O que observar no repositório
Leia SKILL.md para entender o processo, as restrições críticas e o limite de tentativas. Preste atenção especial às seções sobre escopo da tarefa, tratamento de contexto e sinais de alerta, porque é isso que determina se o orquestrador vai se comportar corretamente. Se você estiver adaptando o skill para outra stack, mapeie essas regras para suas próprias ferramentas antes de usá-lo em uma tarefa real.
FAQ do skill do-and-judge
O do-and-judge é melhor do que um prompt normal?
Para pedidos simples, não. Um prompt normal é mais rápido. O do-and-judge é melhor quando você precisa que a tarefa seja implementada e verificada de forma independente, especialmente se a primeira resposta provavelmente vai deixar passar casos-limite ou se afastar dos requisitos.
Este skill é amigável para iniciantes?
Sim, desde que você consiga descrever a tarefa com clareza. A principal curva de aprendizado não está na sintaxe; está em fornecer contexto suficiente da tarefa e critérios de aceite para que o juiz avalie a saída sem adivinhar.
Quando eu não devo usar o do-and-judge?
Não use do-and-judge para exploração aberta, ideação solta ou tarefas em que o sucesso seja difícil de definir. Também não é uma boa escolha quando você quer que o orquestrador edite arquivos ou execute ferramentas diretamente, porque o skill foi construído em torno de separação de papéis e verificação.
Como ele se encaixa em Workflow Automation?
Ele funciona melhor como uma camada de controle para trabalhos únicos e delimitados dentro de um sistema maior de automação. Se o seu fluxo já tem verificações explícitas, o skill agrega valor ao estruturar o loop do agente; se o seu fluxo não tem critérios de aceite, a etapa de juiz ficará vaga demais para ajudar.
Como melhorar o skill do-and-judge
Dê critérios melhores para o juiz
O maior ganho de qualidade vem de uma entrada de avaliação mais forte. Ao usar do-and-judge, especifique o que significa “bom” em termos observáveis: comportamento obrigatório, mudanças proibidas, metas de cobertura, restrições de formatação ou regras de compatibilidade. Quanto mais concretos forem os critérios, menor a chance de o juiz aprovar um resultado fraco.

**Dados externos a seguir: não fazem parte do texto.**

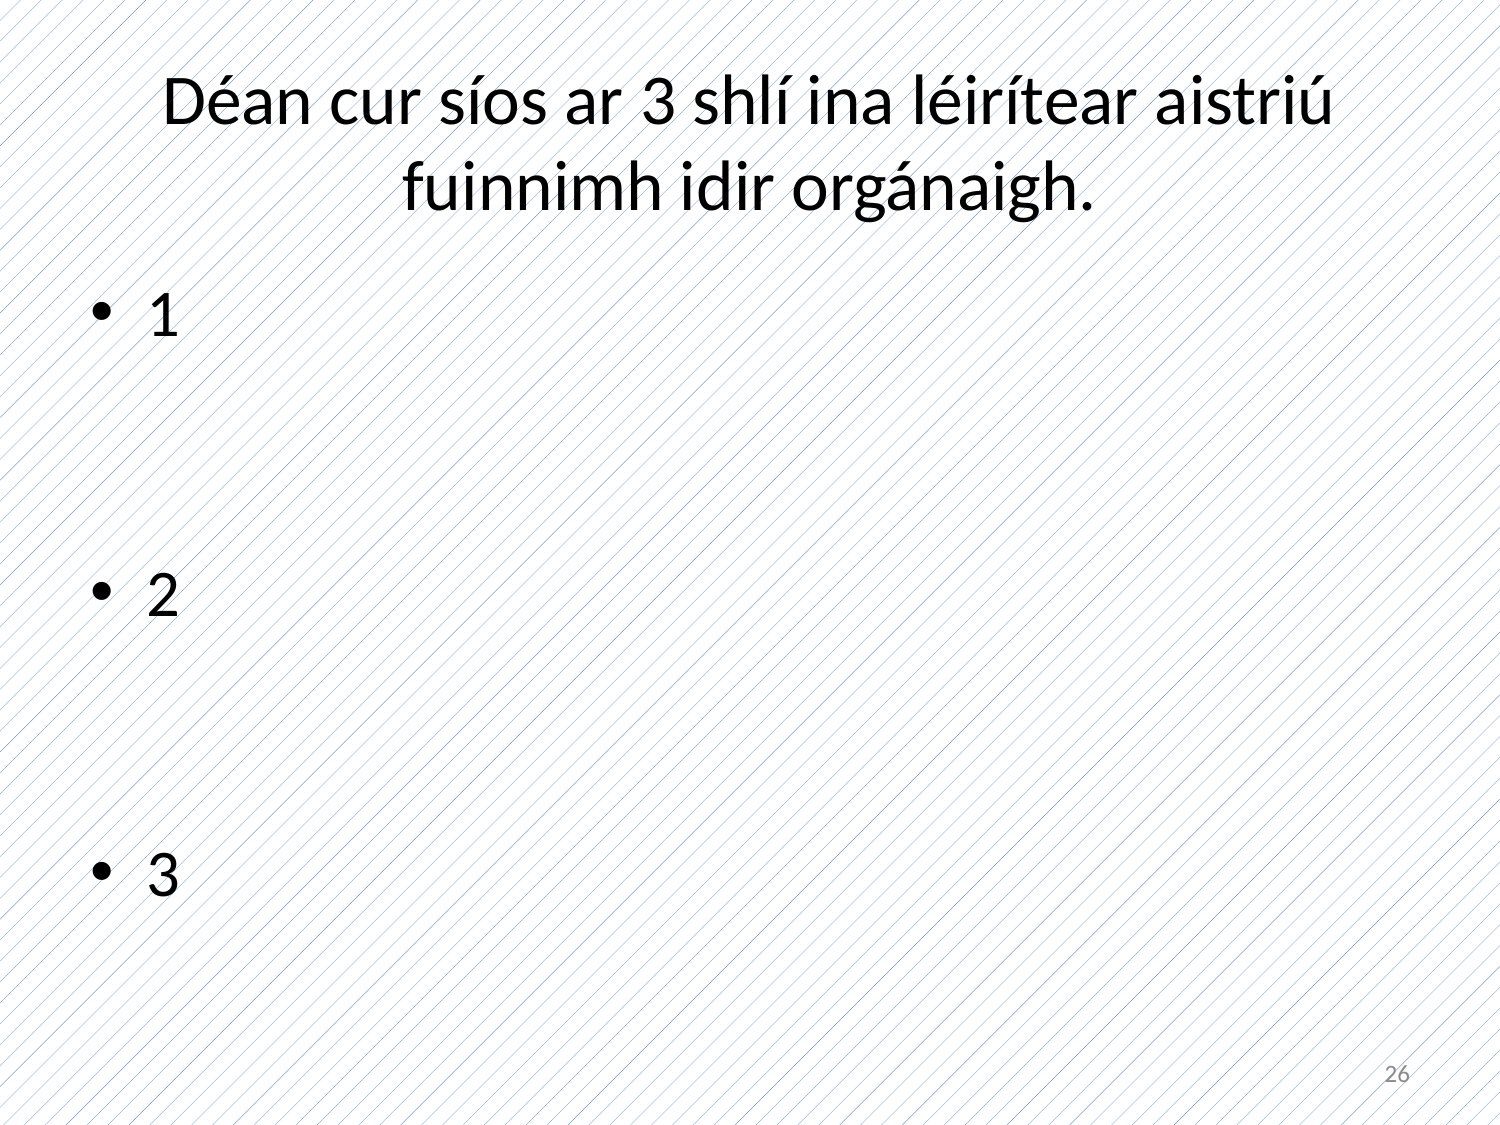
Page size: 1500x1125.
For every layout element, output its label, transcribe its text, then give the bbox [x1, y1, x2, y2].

Reduza modos de falha comuns
A falha mais comum é um escopo mal especificado. Se a tarefa for ampla demais, o agente de implementação pode otimizar a coisa errada e o juiz só vai perceber isso no fim. Outro modo de falha é a existência de restrições ocultas, como compatibilidade retroativa, convenções de nomenclatura ou limites do ambiente; por isso, inclua tudo isso desde o início, em vez de esperar que o loop de repetição descubra sozinho.

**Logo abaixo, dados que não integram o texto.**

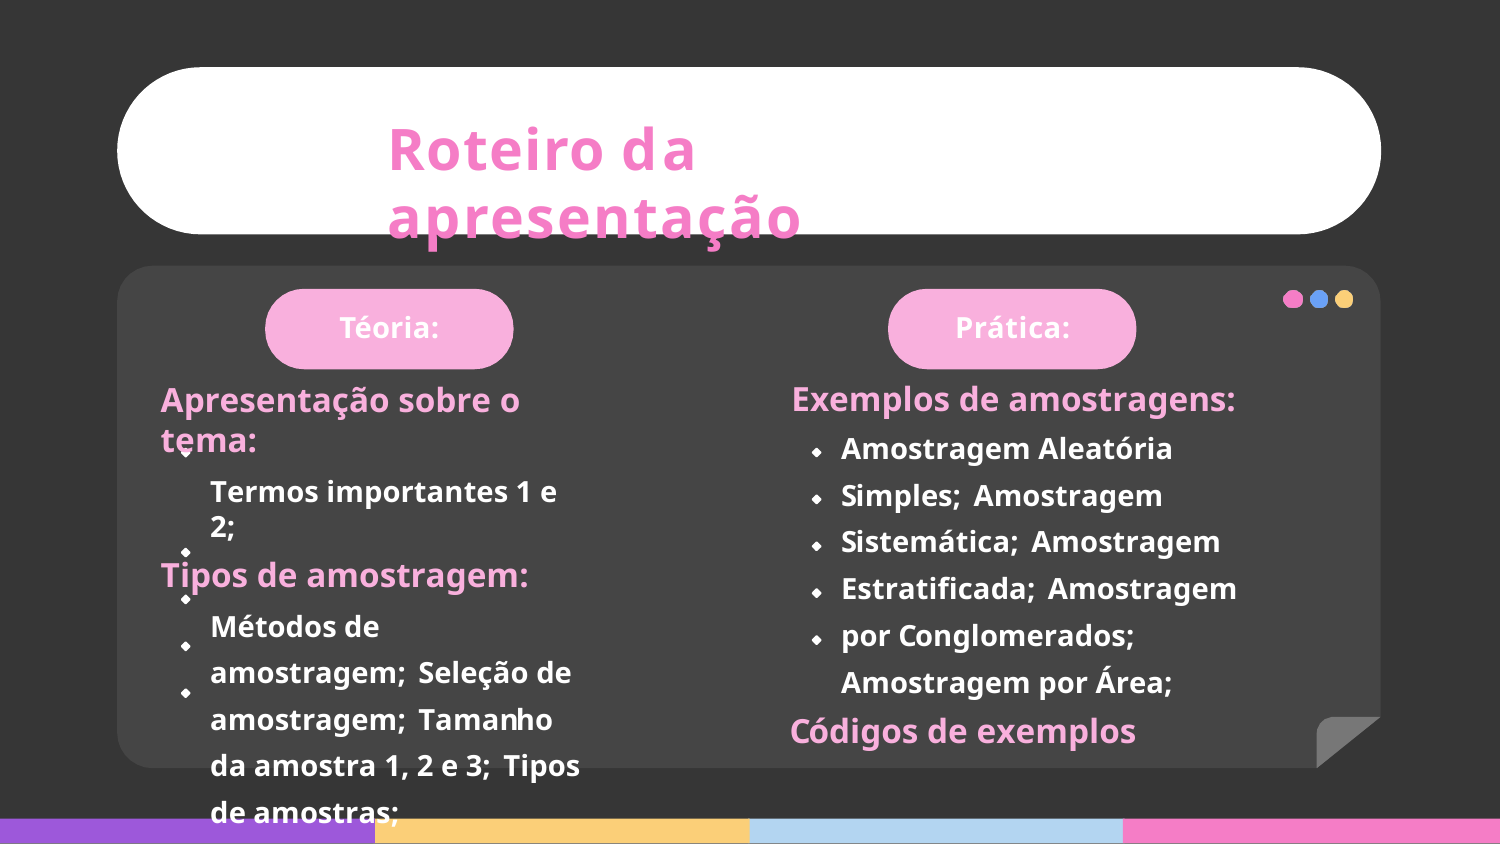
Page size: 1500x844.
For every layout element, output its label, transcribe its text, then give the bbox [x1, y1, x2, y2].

Itere sobre a primeira saída
Se a primeira execução não acertar, não reapresente a mesma tarefa. Repassar exatamente as falhas apontadas pelo juiz, apertar os critérios de aceite e remover linguagem ambígua. Para do-and-judge usage, a segunda tentativa deve ser mais estreita e mais testável do que a primeira.

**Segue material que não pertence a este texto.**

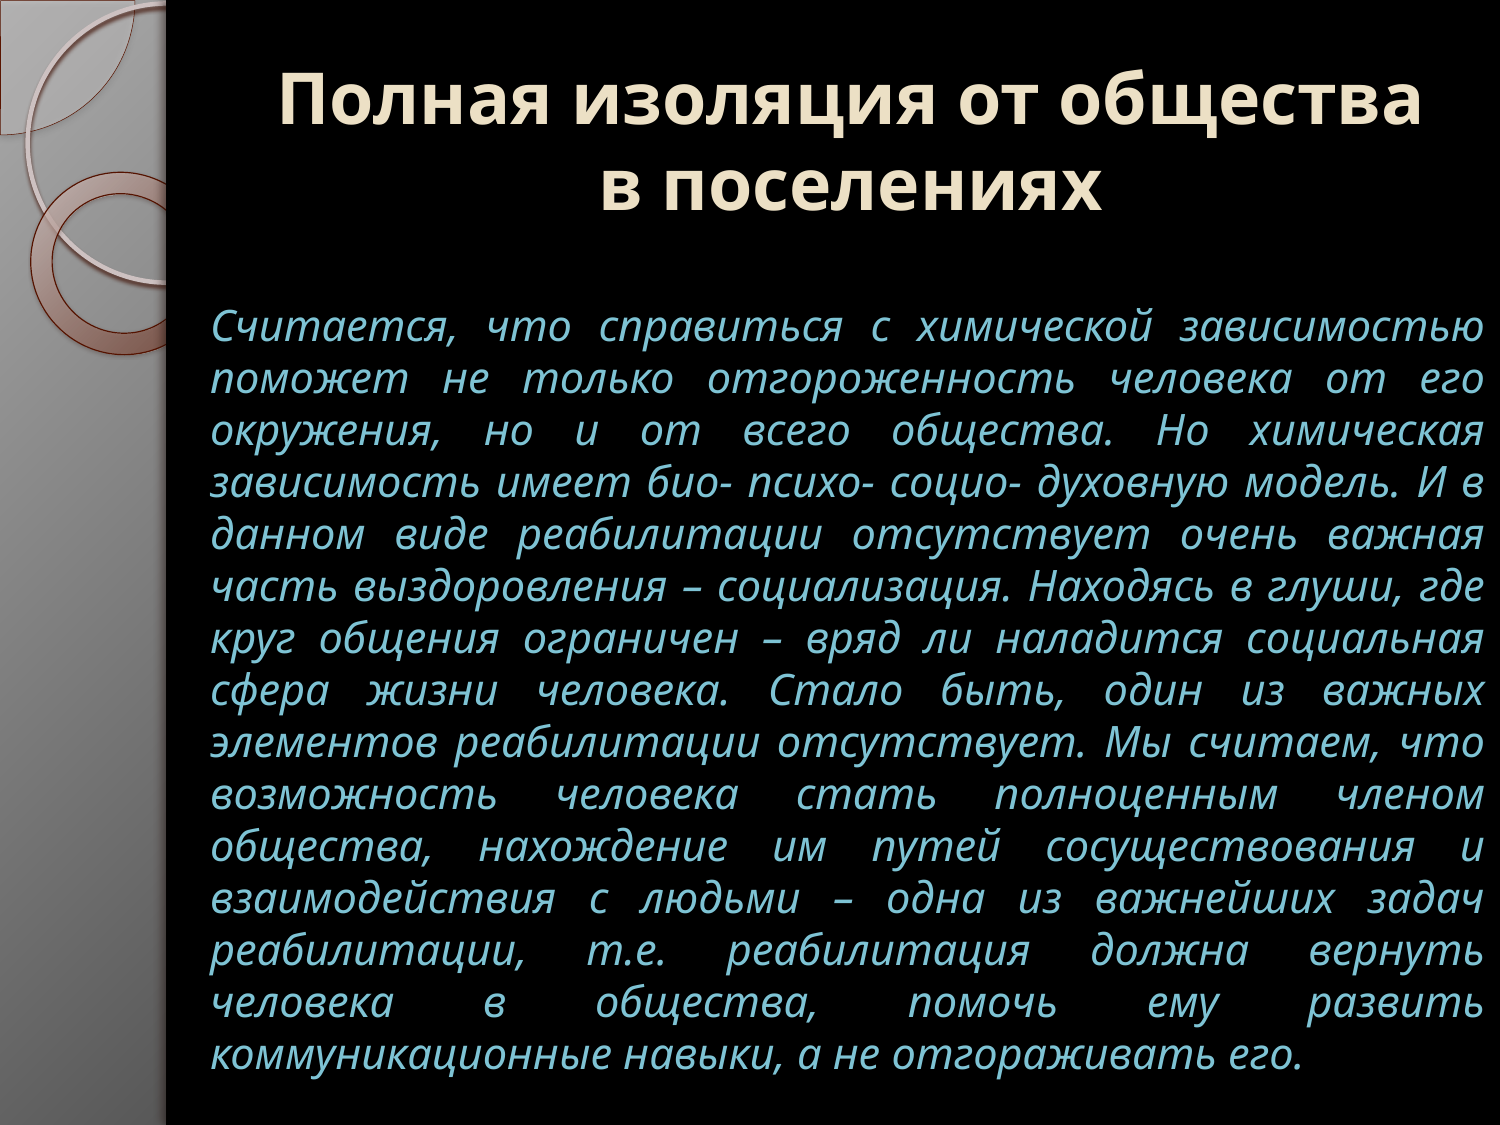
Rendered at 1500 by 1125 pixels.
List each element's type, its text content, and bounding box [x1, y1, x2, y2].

Melhore o encaixe antes de executar de novo
Se você estiver adaptando do-and-judge para outro repositório ou stack de agentes, alinhe primeiro as regras de orquestração com suas ferramentas. Verifique se sua configuração realmente suporta implementação isolada, julgamento independente e tentativas limitadas; se não suportar, simplifique o padrão em vez de forçá-lo.